--- START Reading passage ---

Skip to content

Latest commit

 

History

History
309 lines (186 loc) · 17.7 KB

DEVELOPING.md

File metadata and controls

309 lines (186 loc) · 17.7 KB

Developing in CourtListener

CourtListener is built upon a few key pieces of technology that need to come together. Whether you're contributing platform code, web design, etc. it helps to know the easiest ways to run and test the project.

Historically, we have used wiki instructions to get set up, but these days most things can be accomplished using docker.

But before we can get into that, we must address...

Legal Matters

Not surprisingly, we have a lot of legal, and particularly IP, lawyers around here. As a result, we endeavor to be a model for other open source projects in how we handle IP contributions and concerns.

We do this in a couple of ways. First, we use a copy-left license for CourtListener, the GNU GPL Affero license. Read the details in the license itself, but the high level is that it's a copy-left license for server code that isn't normally distributed to end users (like an app would be, say).

The other thing we do is require a contributor license agreement from any non-employees or non-contractors that contribute code to the project. You can find a form for this purpose in the root of our project. If you have any questions about it, please don't hesitate to ask.

On with the show.

Set up

The major components of CourtListener are:

  • Postgresql - For database storage. We used to use MySQL long ago, but it caused endless weird and surprising problems. Postgresql is great.

  • Redis - For in-memory fast storage, caching, task queueing, some stats logging, etc. Everybody loves Redis for a reason. It's great.

  • Celery - For running asynchronous tasks. We've been using this a long time. It causes a lot of annoyance and sometimes will have unsolvable bugs, but as of 2019 it's better than any of the competition that we've tried.

  • Tesseract - For OCR. It's getting good lately, which is nice since we convert hundreds of thousands of pages.

  • Solr - For making things searchable. It's decent. Our version is currently very old, but it hangs in there. We've also tried Sphinx a while back. We chose Sphinx early on literally because it had a smaller binary than Solr, and so seemed less intimidating (it was early times, and that logic might have been sound).

  • Python/Django/et al - And their associated bits and pieces.

Pulling Everything Together

We use a docker compose file to make development easier. Don't use it for production! It's not secure enough and it uses bad practices for data storage. But if you're a dev, it should work nicely. To use it, you need do a few things:

  • Create the bridge network it relies on:

     docker network create -d bridge --attachable cl_net_overlay
    

    This is important so that each service in the compose file can have a hostname.

--- END Reading passage ---
--- START Information shown ---

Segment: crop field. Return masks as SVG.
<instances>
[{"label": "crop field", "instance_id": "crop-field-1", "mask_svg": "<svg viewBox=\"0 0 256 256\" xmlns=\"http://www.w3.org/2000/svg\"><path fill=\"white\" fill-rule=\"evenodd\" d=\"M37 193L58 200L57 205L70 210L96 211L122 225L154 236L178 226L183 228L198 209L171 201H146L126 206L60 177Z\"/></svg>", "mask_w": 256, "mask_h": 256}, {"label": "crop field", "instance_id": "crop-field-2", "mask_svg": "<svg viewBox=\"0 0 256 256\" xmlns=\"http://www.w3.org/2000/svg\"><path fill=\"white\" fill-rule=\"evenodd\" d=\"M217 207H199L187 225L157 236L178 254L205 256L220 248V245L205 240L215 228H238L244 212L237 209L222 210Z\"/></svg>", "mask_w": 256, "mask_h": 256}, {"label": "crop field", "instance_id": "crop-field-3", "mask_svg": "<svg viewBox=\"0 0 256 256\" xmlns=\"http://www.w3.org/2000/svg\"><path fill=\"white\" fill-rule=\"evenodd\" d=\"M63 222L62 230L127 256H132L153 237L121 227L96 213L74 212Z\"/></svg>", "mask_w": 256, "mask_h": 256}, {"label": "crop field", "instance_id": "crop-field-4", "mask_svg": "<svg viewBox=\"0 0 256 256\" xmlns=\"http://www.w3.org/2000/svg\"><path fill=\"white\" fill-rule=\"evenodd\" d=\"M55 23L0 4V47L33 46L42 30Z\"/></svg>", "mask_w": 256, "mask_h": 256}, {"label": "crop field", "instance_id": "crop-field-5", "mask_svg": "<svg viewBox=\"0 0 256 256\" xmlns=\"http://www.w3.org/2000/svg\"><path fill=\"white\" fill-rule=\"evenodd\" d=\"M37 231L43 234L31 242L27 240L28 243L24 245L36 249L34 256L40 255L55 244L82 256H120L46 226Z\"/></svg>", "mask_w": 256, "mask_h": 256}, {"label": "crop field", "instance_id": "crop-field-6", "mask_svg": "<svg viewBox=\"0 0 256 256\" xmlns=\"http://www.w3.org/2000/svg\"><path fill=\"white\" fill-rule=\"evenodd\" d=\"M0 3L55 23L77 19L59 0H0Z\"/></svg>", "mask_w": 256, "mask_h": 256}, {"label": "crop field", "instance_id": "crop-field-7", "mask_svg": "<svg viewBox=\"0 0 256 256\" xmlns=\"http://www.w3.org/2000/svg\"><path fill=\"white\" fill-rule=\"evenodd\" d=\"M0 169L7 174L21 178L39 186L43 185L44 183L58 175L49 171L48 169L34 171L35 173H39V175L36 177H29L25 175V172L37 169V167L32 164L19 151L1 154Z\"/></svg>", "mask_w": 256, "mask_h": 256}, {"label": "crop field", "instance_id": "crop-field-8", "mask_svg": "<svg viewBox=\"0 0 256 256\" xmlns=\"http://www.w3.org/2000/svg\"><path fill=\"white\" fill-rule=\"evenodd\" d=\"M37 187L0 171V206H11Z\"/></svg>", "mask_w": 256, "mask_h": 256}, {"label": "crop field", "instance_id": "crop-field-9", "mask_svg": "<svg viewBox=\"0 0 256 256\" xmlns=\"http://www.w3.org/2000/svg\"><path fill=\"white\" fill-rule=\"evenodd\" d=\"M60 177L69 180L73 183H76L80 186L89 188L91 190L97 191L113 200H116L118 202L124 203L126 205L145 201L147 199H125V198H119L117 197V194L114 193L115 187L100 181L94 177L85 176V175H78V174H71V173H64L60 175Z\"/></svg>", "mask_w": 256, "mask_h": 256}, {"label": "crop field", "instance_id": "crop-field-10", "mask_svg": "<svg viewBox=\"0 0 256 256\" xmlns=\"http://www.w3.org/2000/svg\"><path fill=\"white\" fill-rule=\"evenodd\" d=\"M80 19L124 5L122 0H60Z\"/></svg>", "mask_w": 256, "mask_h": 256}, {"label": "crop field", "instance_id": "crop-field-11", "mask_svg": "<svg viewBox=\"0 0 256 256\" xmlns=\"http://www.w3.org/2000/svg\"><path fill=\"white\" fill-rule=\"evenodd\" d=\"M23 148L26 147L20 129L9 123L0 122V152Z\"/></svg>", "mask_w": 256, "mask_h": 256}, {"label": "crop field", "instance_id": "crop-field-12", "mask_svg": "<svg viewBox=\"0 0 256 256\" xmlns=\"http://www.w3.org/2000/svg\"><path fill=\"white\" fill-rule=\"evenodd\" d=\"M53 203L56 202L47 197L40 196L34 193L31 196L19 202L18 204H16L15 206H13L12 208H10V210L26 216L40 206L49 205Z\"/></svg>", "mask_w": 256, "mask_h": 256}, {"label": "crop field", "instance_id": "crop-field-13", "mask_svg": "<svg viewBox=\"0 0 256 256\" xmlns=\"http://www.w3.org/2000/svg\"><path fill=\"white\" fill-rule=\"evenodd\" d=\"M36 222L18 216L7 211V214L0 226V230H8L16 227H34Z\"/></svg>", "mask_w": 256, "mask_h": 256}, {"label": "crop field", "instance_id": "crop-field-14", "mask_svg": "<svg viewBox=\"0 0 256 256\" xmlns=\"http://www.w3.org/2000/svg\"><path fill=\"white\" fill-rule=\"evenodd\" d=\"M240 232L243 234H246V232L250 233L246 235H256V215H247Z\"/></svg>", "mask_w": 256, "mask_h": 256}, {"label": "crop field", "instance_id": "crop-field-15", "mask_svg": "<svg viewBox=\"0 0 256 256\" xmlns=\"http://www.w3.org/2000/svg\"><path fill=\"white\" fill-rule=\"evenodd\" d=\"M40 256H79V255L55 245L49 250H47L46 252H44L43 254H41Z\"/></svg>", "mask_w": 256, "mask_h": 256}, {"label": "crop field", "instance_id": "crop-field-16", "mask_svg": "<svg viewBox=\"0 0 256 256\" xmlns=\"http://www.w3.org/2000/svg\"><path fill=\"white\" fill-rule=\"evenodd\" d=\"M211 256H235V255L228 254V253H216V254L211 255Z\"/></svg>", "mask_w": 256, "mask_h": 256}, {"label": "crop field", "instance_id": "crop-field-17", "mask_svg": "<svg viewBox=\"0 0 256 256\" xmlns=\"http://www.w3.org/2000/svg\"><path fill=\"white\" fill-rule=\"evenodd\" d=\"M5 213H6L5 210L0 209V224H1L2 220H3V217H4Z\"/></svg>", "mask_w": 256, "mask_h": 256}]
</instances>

--- END Information shown ---

Brief 1 :: From the CourtListener developer guide, quote the passage from "CourtListener is built" to "accomplished using docker.".
Brief 2 ::
Answer these questions using the CourtListener developer guide:
(a) Which license does CourtListener use?
(b) Which database did the project use before Postgresql?
(c) What is the name of the bridge network that the docker compose setup relies on?
Brief 3 :: List the major components of CourtListener that the developer guide names.

Expected answer 1 ::
CourtListener is built upon a few key pieces of technology that need to come together. Whether you're contributing platform code, web design, etc. it helps to know the easiest ways to run and test the project.

Historically, we have used wiki instructions to get set up, but these days most things can be accomplished using docker.

Expected answer 2 ::
(a) The GNU GPL Affero license.
(b) MySQL.
(c) cl_net_overlay.

Expected answer 3 ::
Postgresql
Redis
Celery
Tesseract
Solr
Python/Django/et al